:: PROBLEM SET ::
a – Using the passage on healthcare access and New Mexico childcare, decide whether each statement agrees with it: (i) New Mexico's free childcare is set to begin in November; (ii) New Mexico's free childcare will be limited to families under a certain income; (iii) the Early Childhood Education and Care Department was created in 2019. Answer each with yes or no and quote the words from the passage that settle it.
b – According to the passage on healthcare access and New Mexico childcare, how much is New Mexico's free childcare initiative expected to save families per child each year?

:: SUPPLIED PASSAGE ::
•••

Immigrants have long been unable to healthcare because of coverage gaps or restrictions. Immigrant and migrant women have had especially difficult times getting access to abortions.

Healthcare access, including the full spectrum of reproductive care, can make or break lives. Nobody should be denied healthcare, no one should have to choose between paying for healthcare and rent, and no one should fear deportation for going to the doctor.

All of us should have access to care. Period.

(This essay is part of a collection presented by Ms. and the Groundswell Fund highlighting the work of Groundswell partners advancing inclusive democracy.)

New Mexico Will Be the First State to Make Childcare Free

In an unprecedented move, New Mexico is making childcare free. 

Beginning in November, it will be the first state in the nation to provide childcare to all residents regardless of income, Gov. Michelle Lujan Grisham announced this week. The state has been working to lower child care care costs since 2019, when it created the Early Childhood Education and Care Department and started to expand eligibility for universal childcare.

The initiative is expected to save families $12,000 per child annually.

•••

:: RECORDED DATA ::
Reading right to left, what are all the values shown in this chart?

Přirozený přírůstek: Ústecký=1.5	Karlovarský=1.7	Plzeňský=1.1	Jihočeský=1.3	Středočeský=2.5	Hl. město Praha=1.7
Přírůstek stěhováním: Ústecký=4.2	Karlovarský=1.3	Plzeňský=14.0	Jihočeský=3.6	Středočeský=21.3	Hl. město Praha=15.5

•••

:: RESULTS IN ORDER ::
a –
(i) Yes: "Beginning in November, it will be the first state in the nation to provide childcare to all residents"
(ii) No: "to provide childcare to all residents regardless of income"
(iii) Yes: "since 2019, when it created the Early Childhood Education and Care Department"

b – $12,000 per child annually.